If you have a crockpot and some blankets, you can make yogurt. From start to finish, this is about a 14 hour process but there is very little work involved and most of it happens while you are sleeping.
1 crock pot. Any size will do but one that can hold about a gallon of milk is good.
Powdered milk (optional)
6-8 ounces of plain yogurt for starter (or one cup reserved from last batch) OR powdered yogurt starter.
Cloth to strain it
At 4:30 PM, I filled my crock pot with milk until about a half inch from the top. It should take most of a gallon of milk with a standard sized pot. I added one cup of powdered milk and stirred it in. This step is not necessary but I've found it does make the yogurt a little thicker if you aren't using whole milk. I used 1% for this. I put the cover on and turned it on low and let it sit for 3 hours.
At 7:30 PM, I turned off and unplugged the crock pot. That's it. Then it sat for another three hours. Easy?
10:30 PM: I removed 2 cups of the still warm milk and stirred in my yogurt starter. This time I used 1 cup of plain yogurt. You can buy it in the store or use a frozen cup from your last homemade batch. I stirred in the yogurt with the two cups warm milk and poured it back into the crock pot and stirred again. I put the lid back on and wrapped the whole pot in blankets (I used three medium sized ones). Remember that the crockpot is still unplugged.
Then I watched a documentary and went to bed. You can leave it overnight for 8-10 hours. 10 hours will set it a little nicer but 8 is sufficient. It is not dangerous to leave the milk sitting warm overnight so don't worry about that. Remember that in much of the world, yogurt is consumed at room temperature.
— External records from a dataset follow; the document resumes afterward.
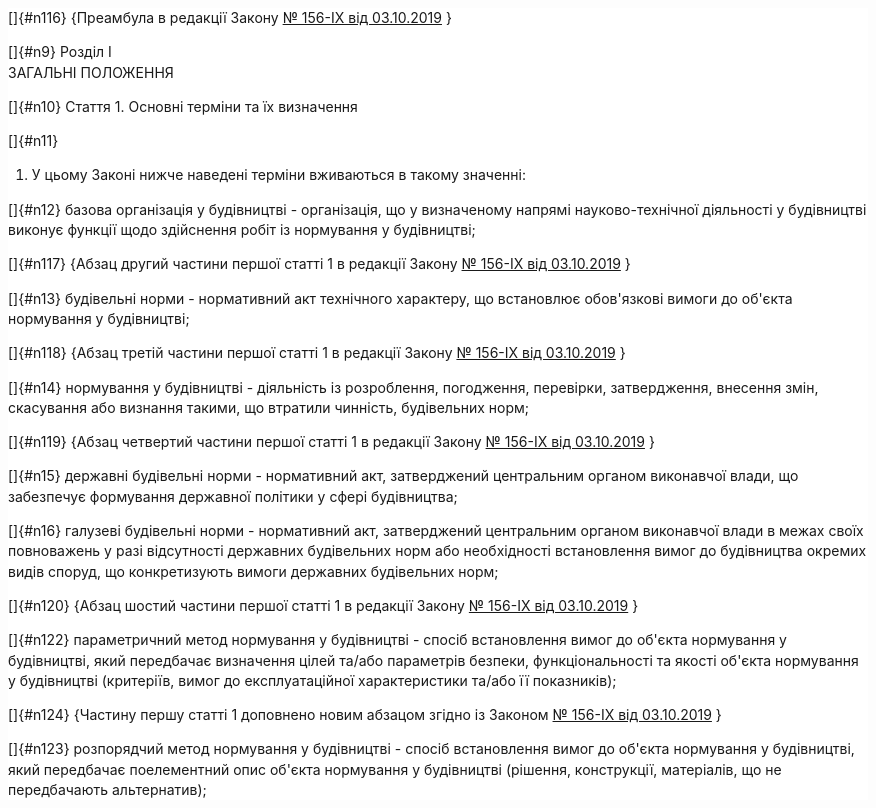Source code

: []{#n116}
{Преамбула в редакції Закону [№ 156-IX від 03.10.2019](/go/156-20) }

[]{#n9}
Розділ I\
ЗАГАЛЬНІ ПОЛОЖЕННЯ

[]{#n10}
Стаття 1. Основні терміни та їх визначення

[]{#n11}
1. У цьому Законі нижче наведені терміни вживаються в такому значенні:

[]{#n12}
базова організація у будівництві - організація, що у визначеному напрямі науково-технічної діяльності у будівництві виконує функції щодо здійснення робіт із нормування у будівництві;

[]{#n117}
{Абзац другий частини першої статті 1 в редакції Закону [№ 156-IX від 03.10.2019](/go/156-20) }

[]{#n13}
будівельні норми - нормативний акт технічного характеру, що встановлює обов'язкові вимоги до об'єкта нормування у будівництві;

[]{#n118}
{Абзац третій частини першої статті 1 в редакції Закону [№ 156-IX від 03.10.2019](/go/156-20) }

[]{#n14}
нормування у будівництві - діяльність із розроблення, погодження, перевірки, затвердження, внесення змін, скасування або визнання такими, що втратили чинність, будівельних норм;

[]{#n119}
{Абзац четвертий частини першої статті 1 в редакції Закону [№ 156-IX від 03.10.2019](/go/156-20) }

[]{#n15}
державні будівельні норми - нормативний акт, затверджений центральним органом виконавчої влади, що забезпечує формування державної політики у сфері будівництва;

[]{#n16}
галузеві будівельні норми - нормативний акт, затверджений центральним органом виконавчої влади в межах своїх повноважень у разі відсутності державних будівельних норм або необхідності встановлення вимог до будівництва окремих видів споруд, що конкретизують вимоги державних будівельних норм;

[]{#n120}
{Абзац шостий частини першої статті 1 в редакції Закону [№ 156-IX від 03.10.2019](/go/156-20) }

[]{#n122}
параметричний метод нормування у будівництві - спосіб встановлення вимог до об'єкта нормування у будівництві, який передбачає визначення цілей та/або параметрів безпеки, функціональності та якості об'єкта нормування у будівництві (критеріїв, вимог до експлуатаційної характеристики та/або її показників);

[]{#n124}
{Частину першу статті 1 доповнено новим абзацом згідно із Законом [№ 156-IX від 03.10.2019](/go/156-20) }

[]{#n123}
розпорядчий метод нормування у будівництві - спосіб встановлення вимог до об'єкта нормування у будівництві, який передбачає поелементний опис об'єкта нормування у будівництві (рішення, конструкції, матеріалів, що не передбачають альтернатив);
7:30 AM: I lined a collander set over a large pot with white cloth and scooped the yogurt in to drain for a few hours. Put the straining yogurt in the fridge at this point. While it's fine to consume right now, it wouldn't be safe to continue to store it on the counter for more than a day. The picture shows only a little in the cloth but the yogurt I poured in filled the whole colander.
The first time I made yogurt I had to play with it a little before I put it in the strainer. I was so amazed that the spoon cut through it. I almost didn't believe the process would work and was fascinated when it did!
The amount of straining time depends on how thick you like your yogurt. I let this batch sit in the fridge for 3 hours. I then scooped it into a glass container and stirred the contents. I also reserved a cup of it for my freezer to make another batch. The yogurt closest to the cloth will be very thick. This is the start of yogurt cheese (my dad has made me strained yogurt sprinkled with mint to eat on Syrian bread and it's delicious. You can use it like cream cheese and it's better for you too). You can leave a bit of the yogurt to strain more if you want to keep a pot of yogurt cheese in your fridge. I'd probably leave it overnight for good results.
What's left in the pot after straining is the whey. Don't throw this away if you want a great source of protein to use as a substitute for water or milk in baking or smoothies. I got about 5 cups of whey this time and froze most of it. I'll probably make muffins with some of the whey tonight.
I really like homemade yogurt with a little maple syrup on it, but you can put whatever you like in it. Use it no differently than store bought plain yogurt. It's really delicious and economical and you'll be so excited when you first try it and watch that spoon drag in the morning!